Items from a data source
--

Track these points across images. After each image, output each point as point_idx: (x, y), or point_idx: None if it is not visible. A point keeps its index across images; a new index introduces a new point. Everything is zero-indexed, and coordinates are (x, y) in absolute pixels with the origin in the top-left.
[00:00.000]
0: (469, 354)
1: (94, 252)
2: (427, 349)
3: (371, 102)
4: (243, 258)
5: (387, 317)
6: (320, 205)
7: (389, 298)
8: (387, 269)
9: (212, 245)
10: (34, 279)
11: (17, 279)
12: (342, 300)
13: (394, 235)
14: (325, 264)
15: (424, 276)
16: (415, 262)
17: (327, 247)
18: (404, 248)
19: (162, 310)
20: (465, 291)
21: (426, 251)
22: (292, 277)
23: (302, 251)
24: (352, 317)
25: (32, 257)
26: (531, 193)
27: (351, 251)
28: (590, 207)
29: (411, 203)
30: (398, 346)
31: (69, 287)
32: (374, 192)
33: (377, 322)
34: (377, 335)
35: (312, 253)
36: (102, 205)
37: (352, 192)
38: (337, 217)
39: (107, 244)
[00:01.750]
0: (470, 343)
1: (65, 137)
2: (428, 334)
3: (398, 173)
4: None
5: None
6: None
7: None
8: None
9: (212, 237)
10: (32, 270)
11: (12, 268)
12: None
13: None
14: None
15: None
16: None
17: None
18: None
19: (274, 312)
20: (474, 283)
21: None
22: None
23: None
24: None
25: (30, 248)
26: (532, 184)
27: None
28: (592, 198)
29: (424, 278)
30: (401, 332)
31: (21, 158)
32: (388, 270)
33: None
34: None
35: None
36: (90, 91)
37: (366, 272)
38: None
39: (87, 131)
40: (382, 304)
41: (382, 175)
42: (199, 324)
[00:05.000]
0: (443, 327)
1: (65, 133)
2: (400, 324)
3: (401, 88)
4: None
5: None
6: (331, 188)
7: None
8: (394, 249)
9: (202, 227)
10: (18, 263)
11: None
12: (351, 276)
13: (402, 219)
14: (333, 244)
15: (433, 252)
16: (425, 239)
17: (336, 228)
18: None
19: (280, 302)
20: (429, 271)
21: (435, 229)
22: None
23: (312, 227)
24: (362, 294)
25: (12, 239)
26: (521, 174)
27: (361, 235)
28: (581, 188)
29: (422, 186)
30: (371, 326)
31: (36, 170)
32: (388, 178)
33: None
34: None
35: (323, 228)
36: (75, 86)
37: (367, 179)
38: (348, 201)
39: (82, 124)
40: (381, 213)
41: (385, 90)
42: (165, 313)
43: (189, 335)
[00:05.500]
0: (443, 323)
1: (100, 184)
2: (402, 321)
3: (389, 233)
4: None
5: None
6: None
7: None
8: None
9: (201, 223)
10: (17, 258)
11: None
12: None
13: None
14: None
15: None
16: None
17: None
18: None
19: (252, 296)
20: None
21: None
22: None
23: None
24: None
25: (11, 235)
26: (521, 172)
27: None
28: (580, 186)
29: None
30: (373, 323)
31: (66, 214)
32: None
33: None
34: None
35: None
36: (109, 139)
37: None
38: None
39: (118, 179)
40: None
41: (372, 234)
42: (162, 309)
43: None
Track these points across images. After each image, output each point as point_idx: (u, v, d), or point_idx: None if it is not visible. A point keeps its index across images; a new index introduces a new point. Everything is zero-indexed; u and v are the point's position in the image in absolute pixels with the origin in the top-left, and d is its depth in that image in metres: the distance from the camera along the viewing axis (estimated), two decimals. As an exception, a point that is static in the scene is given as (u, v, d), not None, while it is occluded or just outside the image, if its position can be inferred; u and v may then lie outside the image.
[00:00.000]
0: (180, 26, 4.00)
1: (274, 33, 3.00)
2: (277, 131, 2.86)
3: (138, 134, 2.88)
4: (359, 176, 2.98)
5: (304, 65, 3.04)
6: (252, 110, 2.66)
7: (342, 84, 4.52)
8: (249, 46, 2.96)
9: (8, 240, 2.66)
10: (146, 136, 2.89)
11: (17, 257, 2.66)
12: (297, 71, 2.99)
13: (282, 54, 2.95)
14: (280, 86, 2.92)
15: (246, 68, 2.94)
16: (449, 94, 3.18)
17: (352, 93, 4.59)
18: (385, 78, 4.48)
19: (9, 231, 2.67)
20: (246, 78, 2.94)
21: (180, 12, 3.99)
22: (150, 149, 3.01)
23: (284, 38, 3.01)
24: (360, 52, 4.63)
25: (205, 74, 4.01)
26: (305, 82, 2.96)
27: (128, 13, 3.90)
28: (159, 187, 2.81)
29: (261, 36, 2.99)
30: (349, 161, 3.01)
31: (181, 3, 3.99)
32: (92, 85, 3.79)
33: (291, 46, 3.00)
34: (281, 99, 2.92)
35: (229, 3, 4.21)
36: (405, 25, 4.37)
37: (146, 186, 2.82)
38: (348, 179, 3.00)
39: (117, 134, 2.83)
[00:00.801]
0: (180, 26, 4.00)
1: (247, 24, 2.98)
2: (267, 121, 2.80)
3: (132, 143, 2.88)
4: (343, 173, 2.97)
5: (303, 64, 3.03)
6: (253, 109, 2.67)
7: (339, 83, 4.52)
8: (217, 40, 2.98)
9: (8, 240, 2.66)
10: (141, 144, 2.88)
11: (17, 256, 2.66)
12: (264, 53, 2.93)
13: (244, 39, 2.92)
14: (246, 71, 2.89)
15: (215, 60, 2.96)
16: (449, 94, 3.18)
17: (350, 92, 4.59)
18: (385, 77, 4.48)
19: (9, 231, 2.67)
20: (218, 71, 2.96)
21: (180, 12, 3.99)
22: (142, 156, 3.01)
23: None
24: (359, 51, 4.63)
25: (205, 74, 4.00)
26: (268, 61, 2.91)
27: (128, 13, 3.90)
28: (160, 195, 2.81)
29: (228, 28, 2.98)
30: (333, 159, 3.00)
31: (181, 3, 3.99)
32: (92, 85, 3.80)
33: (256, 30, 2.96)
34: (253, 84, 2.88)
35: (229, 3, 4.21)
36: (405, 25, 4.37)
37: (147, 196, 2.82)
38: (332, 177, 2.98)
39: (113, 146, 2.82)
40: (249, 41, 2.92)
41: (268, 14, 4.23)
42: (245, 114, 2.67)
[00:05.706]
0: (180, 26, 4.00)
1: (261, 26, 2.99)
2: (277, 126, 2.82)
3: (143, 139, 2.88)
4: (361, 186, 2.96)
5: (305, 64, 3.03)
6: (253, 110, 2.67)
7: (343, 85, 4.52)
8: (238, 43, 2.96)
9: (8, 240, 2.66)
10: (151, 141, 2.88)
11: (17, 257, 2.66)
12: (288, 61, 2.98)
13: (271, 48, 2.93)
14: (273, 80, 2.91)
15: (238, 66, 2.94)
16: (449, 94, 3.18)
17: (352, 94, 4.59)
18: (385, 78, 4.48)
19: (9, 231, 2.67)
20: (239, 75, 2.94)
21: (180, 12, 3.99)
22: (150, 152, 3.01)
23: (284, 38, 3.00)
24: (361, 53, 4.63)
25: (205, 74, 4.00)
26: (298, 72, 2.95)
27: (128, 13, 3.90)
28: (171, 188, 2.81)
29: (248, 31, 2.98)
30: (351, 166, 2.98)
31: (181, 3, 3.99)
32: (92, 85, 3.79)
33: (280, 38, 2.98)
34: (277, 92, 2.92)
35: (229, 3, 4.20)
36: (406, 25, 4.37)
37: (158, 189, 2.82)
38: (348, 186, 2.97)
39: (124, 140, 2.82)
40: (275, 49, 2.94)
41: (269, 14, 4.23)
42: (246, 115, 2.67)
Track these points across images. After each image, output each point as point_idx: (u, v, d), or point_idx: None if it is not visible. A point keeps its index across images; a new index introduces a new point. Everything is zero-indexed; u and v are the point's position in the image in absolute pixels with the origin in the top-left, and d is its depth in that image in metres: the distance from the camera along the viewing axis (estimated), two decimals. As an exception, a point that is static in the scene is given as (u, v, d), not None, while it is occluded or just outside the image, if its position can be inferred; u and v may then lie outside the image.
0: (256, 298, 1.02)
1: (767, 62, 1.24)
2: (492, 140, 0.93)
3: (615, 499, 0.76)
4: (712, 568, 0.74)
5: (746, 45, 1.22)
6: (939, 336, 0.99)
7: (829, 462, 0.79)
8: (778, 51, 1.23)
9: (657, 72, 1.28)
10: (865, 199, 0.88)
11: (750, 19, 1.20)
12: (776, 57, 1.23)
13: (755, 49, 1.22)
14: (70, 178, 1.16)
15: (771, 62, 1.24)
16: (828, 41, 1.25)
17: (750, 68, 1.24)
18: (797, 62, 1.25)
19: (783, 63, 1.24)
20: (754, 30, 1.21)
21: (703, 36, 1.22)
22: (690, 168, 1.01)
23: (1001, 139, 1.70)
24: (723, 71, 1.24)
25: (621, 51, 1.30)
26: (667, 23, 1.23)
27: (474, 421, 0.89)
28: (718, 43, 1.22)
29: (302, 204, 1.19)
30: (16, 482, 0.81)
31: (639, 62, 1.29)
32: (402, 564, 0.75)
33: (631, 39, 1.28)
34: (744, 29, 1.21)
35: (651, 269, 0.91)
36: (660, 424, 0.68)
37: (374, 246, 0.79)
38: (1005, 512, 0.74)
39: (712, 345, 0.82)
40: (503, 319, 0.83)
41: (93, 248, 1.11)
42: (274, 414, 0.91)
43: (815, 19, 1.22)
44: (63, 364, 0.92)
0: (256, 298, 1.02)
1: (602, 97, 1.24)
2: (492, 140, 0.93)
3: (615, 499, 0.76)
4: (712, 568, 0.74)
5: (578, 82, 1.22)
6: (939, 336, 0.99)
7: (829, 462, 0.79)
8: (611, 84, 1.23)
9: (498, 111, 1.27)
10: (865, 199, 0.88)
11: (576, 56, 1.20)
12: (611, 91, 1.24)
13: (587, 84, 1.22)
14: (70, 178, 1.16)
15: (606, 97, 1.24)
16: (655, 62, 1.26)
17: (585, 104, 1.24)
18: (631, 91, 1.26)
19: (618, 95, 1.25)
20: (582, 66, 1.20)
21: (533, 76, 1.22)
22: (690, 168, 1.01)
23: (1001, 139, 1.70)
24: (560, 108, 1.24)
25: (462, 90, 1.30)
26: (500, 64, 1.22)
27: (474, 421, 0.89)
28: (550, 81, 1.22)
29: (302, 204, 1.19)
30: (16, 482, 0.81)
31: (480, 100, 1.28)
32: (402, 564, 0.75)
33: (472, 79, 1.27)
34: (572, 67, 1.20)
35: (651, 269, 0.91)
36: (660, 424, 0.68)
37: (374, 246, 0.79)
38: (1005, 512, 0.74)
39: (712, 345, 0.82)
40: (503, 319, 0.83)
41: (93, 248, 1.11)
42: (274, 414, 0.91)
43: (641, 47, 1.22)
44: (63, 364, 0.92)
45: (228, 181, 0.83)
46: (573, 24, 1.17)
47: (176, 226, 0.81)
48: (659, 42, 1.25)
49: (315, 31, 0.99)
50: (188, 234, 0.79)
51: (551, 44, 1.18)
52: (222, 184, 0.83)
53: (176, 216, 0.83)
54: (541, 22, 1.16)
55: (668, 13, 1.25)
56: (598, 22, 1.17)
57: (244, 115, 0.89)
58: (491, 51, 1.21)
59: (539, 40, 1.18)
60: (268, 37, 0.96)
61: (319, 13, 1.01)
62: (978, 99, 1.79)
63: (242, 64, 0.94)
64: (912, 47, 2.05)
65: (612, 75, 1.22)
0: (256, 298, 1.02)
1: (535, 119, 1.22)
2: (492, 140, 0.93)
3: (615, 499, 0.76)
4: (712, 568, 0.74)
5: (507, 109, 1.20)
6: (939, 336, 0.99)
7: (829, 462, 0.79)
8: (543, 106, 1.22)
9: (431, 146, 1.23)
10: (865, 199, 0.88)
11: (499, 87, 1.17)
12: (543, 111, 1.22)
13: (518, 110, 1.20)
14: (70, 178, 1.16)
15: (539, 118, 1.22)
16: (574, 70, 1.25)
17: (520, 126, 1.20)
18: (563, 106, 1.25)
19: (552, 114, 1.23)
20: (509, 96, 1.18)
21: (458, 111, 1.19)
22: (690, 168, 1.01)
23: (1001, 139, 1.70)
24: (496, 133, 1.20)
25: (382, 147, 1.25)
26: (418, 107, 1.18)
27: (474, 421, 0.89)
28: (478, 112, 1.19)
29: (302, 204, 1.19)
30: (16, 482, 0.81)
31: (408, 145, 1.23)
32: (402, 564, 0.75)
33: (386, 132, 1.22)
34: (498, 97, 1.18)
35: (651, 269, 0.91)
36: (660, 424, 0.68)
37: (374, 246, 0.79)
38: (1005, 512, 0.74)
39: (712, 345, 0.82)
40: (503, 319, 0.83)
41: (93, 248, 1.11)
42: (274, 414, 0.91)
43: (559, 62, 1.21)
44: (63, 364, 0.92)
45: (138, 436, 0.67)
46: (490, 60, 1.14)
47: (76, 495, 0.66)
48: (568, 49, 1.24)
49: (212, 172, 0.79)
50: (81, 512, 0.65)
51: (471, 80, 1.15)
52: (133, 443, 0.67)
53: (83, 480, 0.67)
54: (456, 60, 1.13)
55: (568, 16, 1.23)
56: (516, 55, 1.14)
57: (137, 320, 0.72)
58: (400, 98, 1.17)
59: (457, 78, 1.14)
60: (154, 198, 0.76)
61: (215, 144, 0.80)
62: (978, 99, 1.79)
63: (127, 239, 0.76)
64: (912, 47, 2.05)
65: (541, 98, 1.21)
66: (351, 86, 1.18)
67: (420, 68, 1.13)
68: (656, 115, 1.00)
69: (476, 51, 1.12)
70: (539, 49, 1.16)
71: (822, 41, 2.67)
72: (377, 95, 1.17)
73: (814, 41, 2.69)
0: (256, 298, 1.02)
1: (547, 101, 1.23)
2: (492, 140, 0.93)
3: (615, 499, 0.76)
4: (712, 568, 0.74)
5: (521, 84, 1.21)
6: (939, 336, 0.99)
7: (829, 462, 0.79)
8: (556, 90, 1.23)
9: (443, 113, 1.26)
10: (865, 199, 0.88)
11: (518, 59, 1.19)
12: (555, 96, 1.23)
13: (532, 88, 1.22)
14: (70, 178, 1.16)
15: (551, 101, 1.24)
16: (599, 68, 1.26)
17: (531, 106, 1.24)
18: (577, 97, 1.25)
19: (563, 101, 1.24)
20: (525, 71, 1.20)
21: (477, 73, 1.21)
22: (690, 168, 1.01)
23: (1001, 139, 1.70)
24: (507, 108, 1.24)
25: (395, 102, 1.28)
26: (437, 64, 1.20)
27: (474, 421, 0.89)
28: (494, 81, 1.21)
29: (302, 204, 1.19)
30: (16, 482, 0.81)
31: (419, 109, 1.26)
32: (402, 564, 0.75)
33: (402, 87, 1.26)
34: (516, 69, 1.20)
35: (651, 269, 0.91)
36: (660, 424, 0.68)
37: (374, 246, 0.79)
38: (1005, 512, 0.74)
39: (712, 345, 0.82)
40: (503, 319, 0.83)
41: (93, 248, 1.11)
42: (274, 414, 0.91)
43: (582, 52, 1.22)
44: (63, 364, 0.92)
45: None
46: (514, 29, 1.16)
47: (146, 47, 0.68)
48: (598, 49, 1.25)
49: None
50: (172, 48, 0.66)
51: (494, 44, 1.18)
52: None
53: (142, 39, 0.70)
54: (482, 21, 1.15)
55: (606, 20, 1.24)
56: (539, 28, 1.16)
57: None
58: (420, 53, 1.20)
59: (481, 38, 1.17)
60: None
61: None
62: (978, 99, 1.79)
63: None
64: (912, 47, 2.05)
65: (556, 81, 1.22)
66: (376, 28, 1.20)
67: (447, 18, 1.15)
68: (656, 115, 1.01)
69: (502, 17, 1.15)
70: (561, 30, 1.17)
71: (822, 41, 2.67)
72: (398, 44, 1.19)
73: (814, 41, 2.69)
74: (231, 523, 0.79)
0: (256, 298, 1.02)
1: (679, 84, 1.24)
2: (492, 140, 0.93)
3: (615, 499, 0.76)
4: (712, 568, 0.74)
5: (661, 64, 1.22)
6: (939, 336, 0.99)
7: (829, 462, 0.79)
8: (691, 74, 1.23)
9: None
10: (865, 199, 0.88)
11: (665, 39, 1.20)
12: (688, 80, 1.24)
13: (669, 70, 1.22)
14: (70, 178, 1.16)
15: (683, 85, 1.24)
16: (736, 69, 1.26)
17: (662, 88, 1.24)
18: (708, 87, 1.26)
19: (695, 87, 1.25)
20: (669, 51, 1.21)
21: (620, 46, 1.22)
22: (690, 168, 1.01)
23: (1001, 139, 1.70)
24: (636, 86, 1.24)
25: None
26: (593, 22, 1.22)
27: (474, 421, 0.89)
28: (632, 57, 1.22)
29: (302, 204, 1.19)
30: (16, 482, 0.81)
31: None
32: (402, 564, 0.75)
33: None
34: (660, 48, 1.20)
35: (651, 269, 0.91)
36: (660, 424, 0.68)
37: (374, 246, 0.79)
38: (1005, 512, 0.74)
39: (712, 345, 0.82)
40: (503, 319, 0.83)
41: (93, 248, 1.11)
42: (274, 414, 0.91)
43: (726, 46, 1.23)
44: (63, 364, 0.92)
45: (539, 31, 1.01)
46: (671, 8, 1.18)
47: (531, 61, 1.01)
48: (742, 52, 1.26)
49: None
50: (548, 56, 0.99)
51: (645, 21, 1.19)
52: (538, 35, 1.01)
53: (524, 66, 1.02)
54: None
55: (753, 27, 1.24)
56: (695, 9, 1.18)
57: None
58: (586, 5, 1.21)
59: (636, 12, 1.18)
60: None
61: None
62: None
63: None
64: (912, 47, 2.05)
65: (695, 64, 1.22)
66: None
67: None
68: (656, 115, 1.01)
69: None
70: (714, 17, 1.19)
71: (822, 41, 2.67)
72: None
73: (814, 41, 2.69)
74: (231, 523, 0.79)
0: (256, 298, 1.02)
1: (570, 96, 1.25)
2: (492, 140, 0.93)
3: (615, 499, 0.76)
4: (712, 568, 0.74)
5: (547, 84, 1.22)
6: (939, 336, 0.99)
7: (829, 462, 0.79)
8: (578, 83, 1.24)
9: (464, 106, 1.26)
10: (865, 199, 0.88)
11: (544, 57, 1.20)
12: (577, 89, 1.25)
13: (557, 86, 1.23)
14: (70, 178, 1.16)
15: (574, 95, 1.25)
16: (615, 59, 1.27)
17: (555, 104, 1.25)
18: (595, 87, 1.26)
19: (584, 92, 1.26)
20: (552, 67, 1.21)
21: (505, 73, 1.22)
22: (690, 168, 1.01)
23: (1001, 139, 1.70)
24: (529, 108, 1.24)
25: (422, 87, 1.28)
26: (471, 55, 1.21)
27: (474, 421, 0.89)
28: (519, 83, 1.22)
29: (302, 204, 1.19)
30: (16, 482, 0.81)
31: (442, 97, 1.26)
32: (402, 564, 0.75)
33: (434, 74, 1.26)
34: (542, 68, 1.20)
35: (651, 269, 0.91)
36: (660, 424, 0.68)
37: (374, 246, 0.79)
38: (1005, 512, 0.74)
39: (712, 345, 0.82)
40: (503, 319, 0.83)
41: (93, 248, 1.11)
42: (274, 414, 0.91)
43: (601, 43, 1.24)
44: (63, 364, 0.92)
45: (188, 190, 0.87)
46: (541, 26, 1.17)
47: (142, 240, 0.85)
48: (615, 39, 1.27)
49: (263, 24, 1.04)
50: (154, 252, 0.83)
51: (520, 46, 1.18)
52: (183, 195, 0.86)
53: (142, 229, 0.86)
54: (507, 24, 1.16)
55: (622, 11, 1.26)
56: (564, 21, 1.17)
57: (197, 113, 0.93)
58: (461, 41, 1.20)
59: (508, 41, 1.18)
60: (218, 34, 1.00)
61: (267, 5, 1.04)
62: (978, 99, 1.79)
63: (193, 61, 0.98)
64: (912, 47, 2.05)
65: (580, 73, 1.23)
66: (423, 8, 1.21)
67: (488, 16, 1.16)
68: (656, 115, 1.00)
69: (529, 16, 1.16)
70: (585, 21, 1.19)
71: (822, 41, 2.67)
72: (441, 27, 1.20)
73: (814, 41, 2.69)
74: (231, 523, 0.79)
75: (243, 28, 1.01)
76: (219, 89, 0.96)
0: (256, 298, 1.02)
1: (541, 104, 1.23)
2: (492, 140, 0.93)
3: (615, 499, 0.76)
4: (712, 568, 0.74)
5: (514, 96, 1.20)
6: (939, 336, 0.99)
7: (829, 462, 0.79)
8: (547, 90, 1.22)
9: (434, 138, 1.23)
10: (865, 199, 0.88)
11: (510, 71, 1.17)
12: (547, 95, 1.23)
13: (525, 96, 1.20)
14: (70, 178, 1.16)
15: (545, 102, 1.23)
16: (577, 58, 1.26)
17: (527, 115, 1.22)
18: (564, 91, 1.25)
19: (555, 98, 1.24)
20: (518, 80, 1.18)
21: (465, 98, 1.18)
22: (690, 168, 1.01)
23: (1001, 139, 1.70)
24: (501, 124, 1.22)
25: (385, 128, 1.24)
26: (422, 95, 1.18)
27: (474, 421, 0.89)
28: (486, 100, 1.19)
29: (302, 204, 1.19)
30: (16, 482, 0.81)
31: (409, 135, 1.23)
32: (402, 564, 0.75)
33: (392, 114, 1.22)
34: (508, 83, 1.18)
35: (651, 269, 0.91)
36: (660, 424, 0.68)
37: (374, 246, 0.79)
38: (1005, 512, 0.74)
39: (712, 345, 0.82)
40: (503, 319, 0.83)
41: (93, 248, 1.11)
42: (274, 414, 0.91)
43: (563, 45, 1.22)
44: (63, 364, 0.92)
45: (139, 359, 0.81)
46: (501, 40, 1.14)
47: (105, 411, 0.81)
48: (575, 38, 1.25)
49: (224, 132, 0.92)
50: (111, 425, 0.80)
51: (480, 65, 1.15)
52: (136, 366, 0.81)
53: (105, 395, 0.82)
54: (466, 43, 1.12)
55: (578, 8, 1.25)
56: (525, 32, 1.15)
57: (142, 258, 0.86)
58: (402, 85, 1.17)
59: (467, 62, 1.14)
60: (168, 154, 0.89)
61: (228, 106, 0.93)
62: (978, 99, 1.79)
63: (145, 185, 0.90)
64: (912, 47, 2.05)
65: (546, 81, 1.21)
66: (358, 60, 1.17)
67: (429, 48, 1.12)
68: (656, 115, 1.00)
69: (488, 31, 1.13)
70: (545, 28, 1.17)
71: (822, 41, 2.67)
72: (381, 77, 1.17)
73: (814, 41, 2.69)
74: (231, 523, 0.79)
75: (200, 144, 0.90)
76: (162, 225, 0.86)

--

- _Task instructions_: Among the entries above, the line containing "65: (612, 75, 1.22)", the line containing "72: (377, 95, 1.17)", and all lines between them are to be restated word for word; nothing else belongs in the reply.

- _Worked solution_:
65: (612, 75, 1.22)
0: (256, 298, 1.02)
1: (535, 119, 1.22)
2: (492, 140, 0.93)
3: (615, 499, 0.76)
4: (712, 568, 0.74)
5: (507, 109, 1.20)
6: (939, 336, 0.99)
7: (829, 462, 0.79)
8: (543, 106, 1.22)
9: (431, 146, 1.23)
10: (865, 199, 0.88)
11: (499, 87, 1.17)
12: (543, 111, 1.22)
13: (518, 110, 1.20)
14: (70, 178, 1.16)
15: (539, 118, 1.22)
16: (574, 70, 1.25)
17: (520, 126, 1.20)
18: (563, 106, 1.25)
19: (552, 114, 1.23)
20: (509, 96, 1.18)
21: (458, 111, 1.19)
22: (690, 168, 1.01)
23: (1001, 139, 1.70)
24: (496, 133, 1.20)
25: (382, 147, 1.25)
26: (418, 107, 1.18)
27: (474, 421, 0.89)
28: (478, 112, 1.19)
29: (302, 204, 1.19)
30: (16, 482, 0.81)
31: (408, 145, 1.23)
32: (402, 564, 0.75)
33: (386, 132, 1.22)
34: (498, 97, 1.18)
35: (651, 269, 0.91)
36: (660, 424, 0.68)
37: (374, 246, 0.79)
38: (1005, 512, 0.74)
39: (712, 345, 0.82)
40: (503, 319, 0.83)
41: (93, 248, 1.11)
42: (274, 414, 0.91)
43: (559, 62, 1.21)
44: (63, 364, 0.92)
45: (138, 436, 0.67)
46: (490, 60, 1.14)
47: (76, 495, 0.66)
48: (568, 49, 1.24)
49: (212, 172, 0.79)
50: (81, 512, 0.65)
51: (471, 80, 1.15)
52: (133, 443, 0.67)
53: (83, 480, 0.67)
54: (456, 60, 1.13)
55: (568, 16, 1.23)
56: (516, 55, 1.14)
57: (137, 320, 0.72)
58: (400, 98, 1.17)
59: (457, 78, 1.14)
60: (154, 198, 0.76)
61: (215, 144, 0.80)
62: (978, 99, 1.79)
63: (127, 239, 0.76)
64: (912, 47, 2.05)
65: (541, 98, 1.21)
66: (351, 86, 1.18)
67: (420, 68, 1.13)
68: (656, 115, 1.00)
69: (476, 51, 1.12)
70: (539, 49, 1.16)
71: (822, 41, 2.67)
72: (377, 95, 1.17)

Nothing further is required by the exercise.